Task brief:
Update the source text of every entry below by replacing "404 Not Found" with "404 NOT_FOUND" and leaving everything else unchanged. Omit the pictures from your output.

[Dataset entries]
####

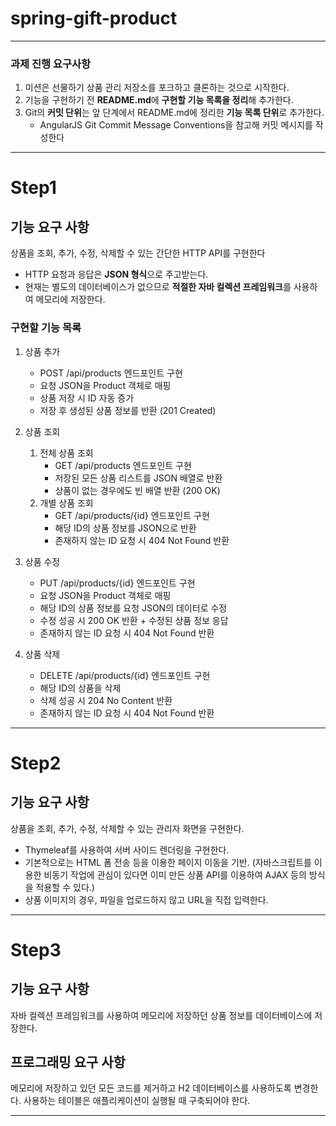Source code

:# spring-gift-product

---

### 과제 진행 요구사항

1. 미션은 선물하기 상품 관리 저장소를 포크하고 클론하는 것으로 시작한다.
2. 기능을 구현하기 전 **README.md**에 **구현할 기능 목록을 정리**해 추가한다.
3. Git의 **커밋 단위**는 앞 단계에서 README.md에 정리한 **기능 목록 단위**로 추가한다.
    * AngularJS Git Commit Message Conventions을 참고해 커밋 메시지를 작성한다

---

# Step1

## 기능 요구 사항

상품을 조회, 추가, 수정, 삭제할 수 있는 간단한 HTTP API를 구현한다

* HTTP 요청과 응답은 **JSON 형식**으로 주고받는다.
* 현재는 별도의 데이터베이스가 없으므로 **적절한 자바 컬렉션 프레임워크**를 사용하여 메모리에 저장한다.

### 구현할 기능 목록

1. 상품 추가
    * POST /api/products 엔드포인트 구현
    * 요청 JSON을 Product 객체로 매핑
    * 상품 저장 시 ID 자동 증가
    * 저장 후 생성된 상품 정보를 반환 (201 Created)


2. 상품 조회
    1. 전체 상품 조회
        * GET /api/products 엔드포인트 구현
        * 저장된 모든 상품 리스트를 JSON 배열로 반환
        * 상품이 없는 경우에도 빈 배열 반환 (200 OK)
    2. 개별 상품 조회
        * GET /api/products/{id} 엔드포인트 구현
        * 해당 ID의 상품 정보를 JSON으로 반환
        * 존재하지 않는 ID 요청 시 404 Not Found 반환


3. 상품 수정
    * PUT /api/products/{id} 엔드포인트 구현
    * 요청 JSON을 Product 객체로 매핑
    * 해당 ID의 상품 정보를 요청 JSON의 데이터로 수정
    * 수정 성공 시 200 OK 반환 + 수정된 상품 정보 응답
    * 존재하지 않는 ID 요청 시 404 Not Found 반환


4. 상품 삭제
    * DELETE /api/products/{id} 엔드포인트 구현
    * 해당 ID의 상품을 삭제
    * 삭제 성공 시 204 No Content 반환
    * 존재하지 않는 ID 요청 시 404 Not Found 반환

---

# Step2

## 기능 요구 사항

상품을 조회, 추가, 수정, 삭제할 수 있는 관리자 화면을 구현한다.

* Thymeleaf를 사용하여 서버 사이드 렌더링을 구현한다.
* 기본적으로는 HTML 폼 전송 등을 이용한 페이지 이동을 기반. (자바스크립트를 이용한 비동기 작업에 관심이 있다면 이미 만든 상품 API를 이용하여 AJAX 등의
  방식을 적용할 수 있다.)
* 상품 이미지의 경우, 파일을 업로드하지 않고 URL을 직접 입력한다.

---

# Step3

## 기능 요구 사항

자바 컬렉션 프레임워크를 사용하여 메모리에 저장하던 상품 정보를 데이터베이스에 저장한다.

## 프로그래밍 요구 사항

메모리에 저장하고 있던 모든 코드를 제거하고 H2 데이터베이스를 사용하도록 변경한다.
사용하는 테이블은 애플리케이션이 실행될 때 구축되어야 한다.

---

####

Answer section:
Source code

:# spring-gift-product

---

### 과제 진행 요구사항

1. 미션은 선물하기 상품 관리 저장소를 포크하고 클론하는 것으로 시작한다.
2. 기능을 구현하기 전 **README.md**에 **구현할 기능 목록을 정리**해 추가한다.
3. Git의 **커밋 단위**는 앞 단계에서 README.md에 정리한 **기능 목록 단위**로 추가한다.
    * AngularJS Git Commit Message Conventions을 참고해 커밋 메시지를 작성한다

---

# Step1

## 기능 요구 사항

상품을 조회, 추가, 수정, 삭제할 수 있는 간단한 HTTP API를 구현한다

* HTTP 요청과 응답은 **JSON 형식**으로 주고받는다.
* 현재는 별도의 데이터베이스가 없으므로 **적절한 자바 컬렉션 프레임워크**를 사용하여 메모리에 저장한다.

### 구현할 기능 목록

1. 상품 추가
    * POST /api/products 엔드포인트 구현
    * 요청 JSON을 Product 객체로 매핑
    * 상품 저장 시 ID 자동 증가
    * 저장 후 생성된 상품 정보를 반환 (201 Created)


2. 상품 조회
    1. 전체 상품 조회
        * GET /api/products 엔드포인트 구현
        * 저장된 모든 상품 리스트를 JSON 배열로 반환
        * 상품이 없는 경우에도 빈 배열 반환 (200 OK)
    2. 개별 상품 조회
        * GET /api/products/{id} 엔드포인트 구현
        * 해당 ID의 상품 정보를 JSON으로 반환
        * 존재하지 않는 ID 요청 시 404 NOT_FOUND 반환


3. 상품 수정
    * PUT /api/products/{id} 엔드포인트 구현
    * 요청 JSON을 Product 객체로 매핑
    * 해당 ID의 상품 정보를 요청 JSON의 데이터로 수정
    * 수정 성공 시 200 OK 반환 + 수정된 상품 정보 응답
    * 존재하지 않는 ID 요청 시 404 NOT_FOUND 반환


4. 상품 삭제
    * DELETE /api/products/{id} 엔드포인트 구현
    * 해당 ID의 상품을 삭제
    * 삭제 성공 시 204 No Content 반환
    * 존재하지 않는 ID 요청 시 404 NOT_FOUND 반환

---

# Step2

## 기능 요구 사항

상품을 조회, 추가, 수정, 삭제할 수 있는 관리자 화면을 구현한다.

* Thymeleaf를 사용하여 서버 사이드 렌더링을 구현한다.
* 기본적으로는 HTML 폼 전송 등을 이용한 페이지 이동을 기반. (자바스크립트를 이용한 비동기 작업에 관심이 있다면 이미 만든 상품 API를 이용하여 AJAX 등의
  방식을 적용할 수 있다.)
* 상품 이미지의 경우, 파일을 업로드하지 않고 URL을 직접 입력한다.

---

# Step3

## 기능 요구 사항

자바 컬렉션 프레임워크를 사용하여 메모리에 저장하던 상품 정보를 데이터베이스에 저장한다.

## 프로그래밍 요구 사항

메모리에 저장하고 있던 모든 코드를 제거하고 H2 데이터베이스를 사용하도록 변경한다.
사용하는 테이블은 애플리케이션이 실행될 때 구축되어야 한다.

---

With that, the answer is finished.